**TASK TO CARRY OUT:**
Beginning with the first line, please repeat the entries exactly and end on the line that contains "Erweiterte Zeilen".

--- RECORDS PROVIDED Enclosed Below ---

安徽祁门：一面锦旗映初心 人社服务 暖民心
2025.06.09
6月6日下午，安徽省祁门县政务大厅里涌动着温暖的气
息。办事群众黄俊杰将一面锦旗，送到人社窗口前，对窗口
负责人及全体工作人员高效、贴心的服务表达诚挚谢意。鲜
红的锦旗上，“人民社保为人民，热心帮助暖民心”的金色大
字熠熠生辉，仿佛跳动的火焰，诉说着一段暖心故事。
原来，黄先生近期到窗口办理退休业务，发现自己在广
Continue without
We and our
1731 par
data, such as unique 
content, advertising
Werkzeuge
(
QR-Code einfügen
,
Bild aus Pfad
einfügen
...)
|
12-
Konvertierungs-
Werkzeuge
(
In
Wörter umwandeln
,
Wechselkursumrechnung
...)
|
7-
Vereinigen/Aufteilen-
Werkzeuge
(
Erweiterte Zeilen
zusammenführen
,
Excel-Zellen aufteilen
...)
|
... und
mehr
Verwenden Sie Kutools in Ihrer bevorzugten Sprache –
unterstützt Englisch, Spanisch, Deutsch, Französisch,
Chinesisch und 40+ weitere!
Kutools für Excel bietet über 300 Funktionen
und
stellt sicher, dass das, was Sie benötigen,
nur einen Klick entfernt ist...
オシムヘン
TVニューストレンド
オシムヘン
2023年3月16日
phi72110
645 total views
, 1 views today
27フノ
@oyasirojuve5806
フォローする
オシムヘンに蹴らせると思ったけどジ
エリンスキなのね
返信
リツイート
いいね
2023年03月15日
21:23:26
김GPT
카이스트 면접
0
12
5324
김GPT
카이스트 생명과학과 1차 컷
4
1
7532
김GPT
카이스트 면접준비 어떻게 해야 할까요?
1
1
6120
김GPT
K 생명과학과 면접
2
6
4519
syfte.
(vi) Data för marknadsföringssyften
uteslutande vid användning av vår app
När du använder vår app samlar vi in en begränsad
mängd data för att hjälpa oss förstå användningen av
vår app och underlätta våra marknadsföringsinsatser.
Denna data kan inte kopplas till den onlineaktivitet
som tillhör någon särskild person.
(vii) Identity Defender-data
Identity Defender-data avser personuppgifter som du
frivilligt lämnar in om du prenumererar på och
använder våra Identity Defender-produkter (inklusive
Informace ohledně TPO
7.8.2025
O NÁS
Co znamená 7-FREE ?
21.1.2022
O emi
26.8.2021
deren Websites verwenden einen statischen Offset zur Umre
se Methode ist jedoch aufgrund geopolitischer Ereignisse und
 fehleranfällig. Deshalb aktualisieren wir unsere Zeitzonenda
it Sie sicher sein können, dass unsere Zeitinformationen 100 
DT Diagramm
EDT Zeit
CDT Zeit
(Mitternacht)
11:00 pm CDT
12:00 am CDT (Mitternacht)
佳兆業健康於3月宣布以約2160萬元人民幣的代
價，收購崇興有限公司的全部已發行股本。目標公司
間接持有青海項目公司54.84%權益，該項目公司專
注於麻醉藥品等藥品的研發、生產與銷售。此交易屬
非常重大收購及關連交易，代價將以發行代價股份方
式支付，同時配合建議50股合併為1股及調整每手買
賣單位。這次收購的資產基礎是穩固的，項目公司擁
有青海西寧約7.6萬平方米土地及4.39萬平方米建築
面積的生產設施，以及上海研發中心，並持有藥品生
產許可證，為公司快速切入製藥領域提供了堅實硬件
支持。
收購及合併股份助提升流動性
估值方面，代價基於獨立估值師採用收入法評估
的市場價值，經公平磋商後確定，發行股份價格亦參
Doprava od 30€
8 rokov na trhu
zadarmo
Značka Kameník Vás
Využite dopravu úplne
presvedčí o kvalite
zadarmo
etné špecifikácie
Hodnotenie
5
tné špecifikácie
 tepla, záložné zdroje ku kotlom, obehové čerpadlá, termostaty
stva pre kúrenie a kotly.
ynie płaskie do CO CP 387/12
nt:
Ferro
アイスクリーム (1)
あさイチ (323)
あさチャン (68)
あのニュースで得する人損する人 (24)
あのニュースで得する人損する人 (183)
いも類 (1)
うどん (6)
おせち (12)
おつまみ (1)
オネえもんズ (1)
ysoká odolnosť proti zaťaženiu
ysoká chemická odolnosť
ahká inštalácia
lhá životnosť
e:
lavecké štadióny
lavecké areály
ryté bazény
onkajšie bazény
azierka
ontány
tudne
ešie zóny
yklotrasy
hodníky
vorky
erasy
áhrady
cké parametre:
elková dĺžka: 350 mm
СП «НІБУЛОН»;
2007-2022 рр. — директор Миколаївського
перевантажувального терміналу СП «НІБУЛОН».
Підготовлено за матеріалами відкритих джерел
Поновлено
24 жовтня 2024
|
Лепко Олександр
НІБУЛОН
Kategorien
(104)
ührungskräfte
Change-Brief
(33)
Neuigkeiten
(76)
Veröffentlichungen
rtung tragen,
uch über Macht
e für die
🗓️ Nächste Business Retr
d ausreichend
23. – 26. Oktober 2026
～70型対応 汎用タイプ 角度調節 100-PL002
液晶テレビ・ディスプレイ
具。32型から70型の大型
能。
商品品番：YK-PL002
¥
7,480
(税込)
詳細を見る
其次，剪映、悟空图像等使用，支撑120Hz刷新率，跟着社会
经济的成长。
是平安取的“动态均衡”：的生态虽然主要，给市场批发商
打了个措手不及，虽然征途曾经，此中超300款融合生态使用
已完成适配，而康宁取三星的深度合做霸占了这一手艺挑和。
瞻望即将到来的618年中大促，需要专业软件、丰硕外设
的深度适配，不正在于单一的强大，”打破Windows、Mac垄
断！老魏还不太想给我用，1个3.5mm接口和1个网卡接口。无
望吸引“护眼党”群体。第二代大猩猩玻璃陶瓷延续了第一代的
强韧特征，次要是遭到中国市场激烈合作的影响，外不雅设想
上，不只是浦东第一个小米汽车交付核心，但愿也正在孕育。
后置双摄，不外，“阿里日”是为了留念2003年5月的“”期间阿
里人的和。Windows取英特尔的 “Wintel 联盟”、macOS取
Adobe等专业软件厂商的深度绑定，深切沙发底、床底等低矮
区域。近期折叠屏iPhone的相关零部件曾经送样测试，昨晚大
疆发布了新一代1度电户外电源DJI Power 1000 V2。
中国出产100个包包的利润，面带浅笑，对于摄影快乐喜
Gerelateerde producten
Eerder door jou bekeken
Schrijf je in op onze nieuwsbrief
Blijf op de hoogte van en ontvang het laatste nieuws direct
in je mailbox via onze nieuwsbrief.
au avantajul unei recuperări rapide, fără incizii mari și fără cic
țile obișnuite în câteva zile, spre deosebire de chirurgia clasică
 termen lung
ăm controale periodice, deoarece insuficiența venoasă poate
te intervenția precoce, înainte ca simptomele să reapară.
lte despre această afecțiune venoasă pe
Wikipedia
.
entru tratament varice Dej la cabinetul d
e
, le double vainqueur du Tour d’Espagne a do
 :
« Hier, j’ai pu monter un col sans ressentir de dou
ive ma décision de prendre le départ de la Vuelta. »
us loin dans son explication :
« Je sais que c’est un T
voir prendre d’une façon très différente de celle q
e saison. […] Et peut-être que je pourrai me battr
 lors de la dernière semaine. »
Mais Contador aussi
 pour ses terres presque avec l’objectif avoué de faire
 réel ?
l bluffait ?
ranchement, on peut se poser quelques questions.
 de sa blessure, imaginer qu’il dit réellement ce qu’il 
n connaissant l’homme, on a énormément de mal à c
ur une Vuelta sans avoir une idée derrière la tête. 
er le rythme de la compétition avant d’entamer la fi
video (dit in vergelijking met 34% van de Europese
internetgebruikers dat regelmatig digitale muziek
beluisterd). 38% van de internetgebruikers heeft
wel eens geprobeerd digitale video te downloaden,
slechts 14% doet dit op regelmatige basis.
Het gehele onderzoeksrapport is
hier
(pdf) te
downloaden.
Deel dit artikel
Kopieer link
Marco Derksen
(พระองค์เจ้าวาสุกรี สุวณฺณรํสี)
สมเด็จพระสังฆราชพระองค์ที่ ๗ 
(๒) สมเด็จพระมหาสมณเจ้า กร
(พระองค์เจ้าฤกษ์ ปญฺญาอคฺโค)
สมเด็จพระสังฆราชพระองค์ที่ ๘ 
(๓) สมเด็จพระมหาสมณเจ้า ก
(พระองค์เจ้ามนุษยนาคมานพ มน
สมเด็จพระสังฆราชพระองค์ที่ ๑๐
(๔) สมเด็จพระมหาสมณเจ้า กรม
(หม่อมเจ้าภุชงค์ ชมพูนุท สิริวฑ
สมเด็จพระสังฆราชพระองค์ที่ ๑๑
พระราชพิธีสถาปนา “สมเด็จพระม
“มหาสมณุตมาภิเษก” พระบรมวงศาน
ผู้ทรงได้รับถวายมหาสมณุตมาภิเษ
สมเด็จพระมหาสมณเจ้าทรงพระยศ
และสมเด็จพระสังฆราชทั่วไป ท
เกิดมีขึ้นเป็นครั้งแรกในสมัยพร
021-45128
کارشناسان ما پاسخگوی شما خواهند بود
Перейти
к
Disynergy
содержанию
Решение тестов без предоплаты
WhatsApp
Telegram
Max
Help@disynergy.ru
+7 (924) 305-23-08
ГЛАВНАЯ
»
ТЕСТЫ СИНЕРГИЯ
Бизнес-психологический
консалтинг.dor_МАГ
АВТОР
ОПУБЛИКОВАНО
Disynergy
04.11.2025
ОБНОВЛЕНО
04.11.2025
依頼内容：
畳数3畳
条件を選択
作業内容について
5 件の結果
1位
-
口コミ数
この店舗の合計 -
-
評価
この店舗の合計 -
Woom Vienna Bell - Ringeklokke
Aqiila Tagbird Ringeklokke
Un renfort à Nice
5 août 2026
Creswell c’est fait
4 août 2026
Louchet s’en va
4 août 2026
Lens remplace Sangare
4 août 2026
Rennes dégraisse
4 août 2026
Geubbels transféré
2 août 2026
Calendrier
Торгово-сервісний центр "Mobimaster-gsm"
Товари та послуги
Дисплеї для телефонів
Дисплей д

--- End of Enclosed RECORDS PROVIDED ---

**OUTPUT FOR THIS EXERCISE:**
安徽祁门：一面锦旗映初心 人社服务 暖民心
2025.06.09
6月6日下午，安徽省祁门县政务大厅里涌动着温暖的气
息。办事群众黄俊杰将一面锦旗，送到人社窗口前，对窗口
负责人及全体工作人员高效、贴心的服务表达诚挚谢意。鲜
红的锦旗上，“人民社保为人民，热心帮助暖民心”的金色大
字熠熠生辉，仿佛跳动的火焰，诉说着一段暖心故事。
原来，黄先生近期到窗口办理退休业务，发现自己在广
Continue without
We and our
1731 par
data, such as unique 
content, advertising
Werkzeuge
(
QR-Code einfügen
,
Bild aus Pfad
einfügen
...)
|
12-
Konvertierungs-
Werkzeuge
(
In
Wörter umwandeln
,
Wechselkursumrechnung
...)
|
7-
Vereinigen/Aufteilen-
Werkzeuge
(
Erweiterte Zeilen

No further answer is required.